# Subspaces

• Apr 7th 2006, 05:28 AM
TexasGirl
Subspaces
Discuss whetehr or not:

(a) R2 is a subspace of R3 over R
(b) {(0,0,0)} is a subspace of R3 over Q
(c) Q3 is a subspace of R3 over R
(d) RxQx{0} is a subspace of R3 over Q

I understand the requirements of a subset; however, I do not understand what it means for a set to be over say R. What does this mean and how does it play into deciding if one set is a subspace of another?
• Apr 7th 2006, 06:49 AM
ThePerfectHacker
Quote:

Originally Posted by TexasGirl

I understand the requirements of a subset; however, I do not understand what it means for a set to be over say R. What does this mean and how does it play into deciding if one set is a subspace of another?
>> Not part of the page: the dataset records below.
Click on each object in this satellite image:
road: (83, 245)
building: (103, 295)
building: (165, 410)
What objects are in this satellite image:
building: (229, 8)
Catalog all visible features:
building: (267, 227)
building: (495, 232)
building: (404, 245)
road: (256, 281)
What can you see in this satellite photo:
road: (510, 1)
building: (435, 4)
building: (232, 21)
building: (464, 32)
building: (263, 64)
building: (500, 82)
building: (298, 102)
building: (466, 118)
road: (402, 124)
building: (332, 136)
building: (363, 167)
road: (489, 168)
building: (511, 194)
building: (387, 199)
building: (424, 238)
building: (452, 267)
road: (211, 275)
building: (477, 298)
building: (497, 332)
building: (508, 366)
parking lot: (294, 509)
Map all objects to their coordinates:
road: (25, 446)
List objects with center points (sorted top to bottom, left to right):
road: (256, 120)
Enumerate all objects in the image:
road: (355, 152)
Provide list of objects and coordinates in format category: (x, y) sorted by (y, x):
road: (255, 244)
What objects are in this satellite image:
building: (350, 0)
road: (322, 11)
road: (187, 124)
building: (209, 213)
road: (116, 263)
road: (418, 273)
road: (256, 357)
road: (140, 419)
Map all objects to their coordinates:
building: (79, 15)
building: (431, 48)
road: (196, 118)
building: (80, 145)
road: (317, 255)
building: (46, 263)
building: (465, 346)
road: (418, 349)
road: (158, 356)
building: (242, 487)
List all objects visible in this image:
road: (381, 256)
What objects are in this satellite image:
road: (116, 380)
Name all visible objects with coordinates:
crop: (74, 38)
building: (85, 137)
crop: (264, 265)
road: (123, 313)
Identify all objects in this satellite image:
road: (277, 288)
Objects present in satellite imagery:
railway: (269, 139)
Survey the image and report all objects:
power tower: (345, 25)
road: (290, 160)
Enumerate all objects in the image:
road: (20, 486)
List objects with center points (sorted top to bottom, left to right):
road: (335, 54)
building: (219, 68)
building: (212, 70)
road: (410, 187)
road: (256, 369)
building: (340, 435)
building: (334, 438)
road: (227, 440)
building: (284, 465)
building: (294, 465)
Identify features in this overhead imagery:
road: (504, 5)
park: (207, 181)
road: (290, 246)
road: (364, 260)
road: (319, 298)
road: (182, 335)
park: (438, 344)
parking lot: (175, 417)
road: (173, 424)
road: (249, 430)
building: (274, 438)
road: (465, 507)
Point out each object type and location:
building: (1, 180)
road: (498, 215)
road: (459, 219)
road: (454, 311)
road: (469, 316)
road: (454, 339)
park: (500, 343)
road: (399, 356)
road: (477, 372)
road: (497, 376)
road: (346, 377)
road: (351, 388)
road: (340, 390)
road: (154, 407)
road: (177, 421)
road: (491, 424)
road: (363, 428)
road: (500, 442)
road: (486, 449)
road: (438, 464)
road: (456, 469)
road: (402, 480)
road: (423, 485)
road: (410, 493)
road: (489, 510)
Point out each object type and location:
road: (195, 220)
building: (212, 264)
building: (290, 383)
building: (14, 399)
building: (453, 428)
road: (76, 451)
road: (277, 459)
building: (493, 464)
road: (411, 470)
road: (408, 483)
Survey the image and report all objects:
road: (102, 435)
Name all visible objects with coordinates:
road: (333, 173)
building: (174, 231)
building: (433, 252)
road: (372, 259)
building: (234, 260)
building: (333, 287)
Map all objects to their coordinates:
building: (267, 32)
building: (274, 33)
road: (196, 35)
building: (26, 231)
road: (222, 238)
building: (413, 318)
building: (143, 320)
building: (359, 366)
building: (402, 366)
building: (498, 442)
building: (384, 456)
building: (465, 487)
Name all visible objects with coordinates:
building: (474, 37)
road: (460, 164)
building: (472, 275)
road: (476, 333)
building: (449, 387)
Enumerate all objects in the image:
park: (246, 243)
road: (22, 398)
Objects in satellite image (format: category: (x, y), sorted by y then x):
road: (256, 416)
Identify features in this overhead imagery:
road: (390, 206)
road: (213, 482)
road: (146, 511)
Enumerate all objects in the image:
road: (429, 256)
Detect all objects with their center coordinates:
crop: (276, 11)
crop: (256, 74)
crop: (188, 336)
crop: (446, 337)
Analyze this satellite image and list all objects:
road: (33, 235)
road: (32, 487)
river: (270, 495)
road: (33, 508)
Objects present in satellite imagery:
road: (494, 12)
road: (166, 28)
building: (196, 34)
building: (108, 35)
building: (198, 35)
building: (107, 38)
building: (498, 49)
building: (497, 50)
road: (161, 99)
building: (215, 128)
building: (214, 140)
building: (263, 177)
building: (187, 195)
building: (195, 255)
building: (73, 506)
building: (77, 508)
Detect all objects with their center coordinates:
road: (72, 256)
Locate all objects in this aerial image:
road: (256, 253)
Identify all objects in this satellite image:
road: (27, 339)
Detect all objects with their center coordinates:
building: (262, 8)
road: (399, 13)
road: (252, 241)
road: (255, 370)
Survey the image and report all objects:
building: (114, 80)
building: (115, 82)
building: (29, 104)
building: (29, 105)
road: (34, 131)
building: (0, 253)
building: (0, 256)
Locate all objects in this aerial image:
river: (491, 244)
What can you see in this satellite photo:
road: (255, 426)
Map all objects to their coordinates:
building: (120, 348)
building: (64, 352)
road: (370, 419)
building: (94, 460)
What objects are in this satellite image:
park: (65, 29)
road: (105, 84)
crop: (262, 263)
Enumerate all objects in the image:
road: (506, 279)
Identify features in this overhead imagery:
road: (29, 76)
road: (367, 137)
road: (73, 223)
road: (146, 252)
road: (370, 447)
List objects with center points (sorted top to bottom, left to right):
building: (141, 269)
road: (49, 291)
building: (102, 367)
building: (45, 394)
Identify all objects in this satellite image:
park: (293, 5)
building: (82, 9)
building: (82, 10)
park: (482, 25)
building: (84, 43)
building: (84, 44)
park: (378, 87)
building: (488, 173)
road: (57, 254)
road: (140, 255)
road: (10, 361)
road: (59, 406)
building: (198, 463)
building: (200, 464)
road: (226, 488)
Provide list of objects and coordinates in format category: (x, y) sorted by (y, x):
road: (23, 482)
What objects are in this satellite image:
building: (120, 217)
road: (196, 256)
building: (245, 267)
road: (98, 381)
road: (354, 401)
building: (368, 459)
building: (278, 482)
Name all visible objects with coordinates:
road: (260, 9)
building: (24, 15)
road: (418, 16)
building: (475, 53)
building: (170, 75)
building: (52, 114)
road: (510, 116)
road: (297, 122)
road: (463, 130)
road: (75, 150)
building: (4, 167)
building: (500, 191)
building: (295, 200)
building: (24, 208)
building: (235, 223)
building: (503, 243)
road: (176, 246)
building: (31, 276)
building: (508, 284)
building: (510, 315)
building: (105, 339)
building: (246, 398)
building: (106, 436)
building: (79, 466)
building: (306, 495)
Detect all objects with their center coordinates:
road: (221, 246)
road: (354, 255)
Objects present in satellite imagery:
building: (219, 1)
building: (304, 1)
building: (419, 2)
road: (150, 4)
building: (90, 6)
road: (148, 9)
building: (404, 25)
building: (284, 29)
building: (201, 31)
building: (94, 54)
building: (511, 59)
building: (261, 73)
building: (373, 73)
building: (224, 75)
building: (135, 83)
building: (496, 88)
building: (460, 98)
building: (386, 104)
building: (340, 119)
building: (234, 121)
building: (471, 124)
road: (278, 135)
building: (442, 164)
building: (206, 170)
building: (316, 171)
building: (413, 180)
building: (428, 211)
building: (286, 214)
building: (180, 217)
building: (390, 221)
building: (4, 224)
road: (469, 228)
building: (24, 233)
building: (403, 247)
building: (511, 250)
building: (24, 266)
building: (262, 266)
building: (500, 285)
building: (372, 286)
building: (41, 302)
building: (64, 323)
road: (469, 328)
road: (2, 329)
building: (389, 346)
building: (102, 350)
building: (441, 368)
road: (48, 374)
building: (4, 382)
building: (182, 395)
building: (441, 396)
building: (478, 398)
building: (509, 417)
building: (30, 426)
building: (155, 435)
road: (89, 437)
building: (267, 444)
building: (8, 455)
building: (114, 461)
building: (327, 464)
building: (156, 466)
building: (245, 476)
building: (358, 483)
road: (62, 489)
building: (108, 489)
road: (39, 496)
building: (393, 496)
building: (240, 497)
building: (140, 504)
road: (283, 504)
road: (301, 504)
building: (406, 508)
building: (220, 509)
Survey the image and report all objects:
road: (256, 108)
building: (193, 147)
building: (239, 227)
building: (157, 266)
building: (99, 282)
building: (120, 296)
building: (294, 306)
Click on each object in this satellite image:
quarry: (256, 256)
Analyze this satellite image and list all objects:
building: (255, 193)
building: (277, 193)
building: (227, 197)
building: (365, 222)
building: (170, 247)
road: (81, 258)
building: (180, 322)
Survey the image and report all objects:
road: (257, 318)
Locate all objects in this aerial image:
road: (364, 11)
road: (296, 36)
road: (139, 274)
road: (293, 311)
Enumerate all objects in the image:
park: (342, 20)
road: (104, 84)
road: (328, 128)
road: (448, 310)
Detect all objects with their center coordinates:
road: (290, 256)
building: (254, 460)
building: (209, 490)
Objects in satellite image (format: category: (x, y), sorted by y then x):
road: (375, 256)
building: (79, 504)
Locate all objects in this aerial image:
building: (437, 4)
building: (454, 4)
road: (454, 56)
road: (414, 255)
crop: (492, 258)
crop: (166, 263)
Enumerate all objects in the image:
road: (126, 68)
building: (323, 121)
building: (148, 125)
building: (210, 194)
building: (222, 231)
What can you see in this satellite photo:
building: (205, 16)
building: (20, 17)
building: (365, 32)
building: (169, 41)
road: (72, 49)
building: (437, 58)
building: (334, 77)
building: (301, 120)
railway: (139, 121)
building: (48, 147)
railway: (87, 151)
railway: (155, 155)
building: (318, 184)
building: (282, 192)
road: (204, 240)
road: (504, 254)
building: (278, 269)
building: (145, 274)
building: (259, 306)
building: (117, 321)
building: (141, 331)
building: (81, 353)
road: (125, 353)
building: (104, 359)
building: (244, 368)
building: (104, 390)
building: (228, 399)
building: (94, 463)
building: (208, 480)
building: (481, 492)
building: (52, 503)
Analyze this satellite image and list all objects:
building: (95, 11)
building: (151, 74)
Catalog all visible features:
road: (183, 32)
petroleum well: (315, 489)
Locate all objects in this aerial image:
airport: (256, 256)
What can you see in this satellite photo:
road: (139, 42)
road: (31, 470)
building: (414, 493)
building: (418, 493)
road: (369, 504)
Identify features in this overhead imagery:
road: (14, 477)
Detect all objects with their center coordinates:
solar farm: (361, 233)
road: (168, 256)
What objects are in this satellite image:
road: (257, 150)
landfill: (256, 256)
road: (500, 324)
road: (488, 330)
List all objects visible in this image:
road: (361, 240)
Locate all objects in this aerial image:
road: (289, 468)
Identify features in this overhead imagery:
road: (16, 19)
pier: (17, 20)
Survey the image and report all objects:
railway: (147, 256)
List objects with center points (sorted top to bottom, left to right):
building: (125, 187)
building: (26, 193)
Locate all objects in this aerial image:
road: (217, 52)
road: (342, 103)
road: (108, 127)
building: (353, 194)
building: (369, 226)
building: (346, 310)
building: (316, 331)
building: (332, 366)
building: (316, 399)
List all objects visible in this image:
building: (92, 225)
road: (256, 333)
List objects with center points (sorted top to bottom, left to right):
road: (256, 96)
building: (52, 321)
Let me begin with a definition.
Definition:An abelian group $V$ is a "vector-space" over field $F$. When there exists a binary operation:
$*:F\times V\to V$ such as,
$a*\alpha \in V$
$1*\alpha=\alpha$
$a*(b*\alpha)=(ab)*\alpha$
$(a+b)*a=a*\alpha+b*\alpha$
$a*(\alpha+\beta)=a*\alpha+a*\beta$.
Definition:If subset of a vector space is a vector space over the same field. It is called a "subspace".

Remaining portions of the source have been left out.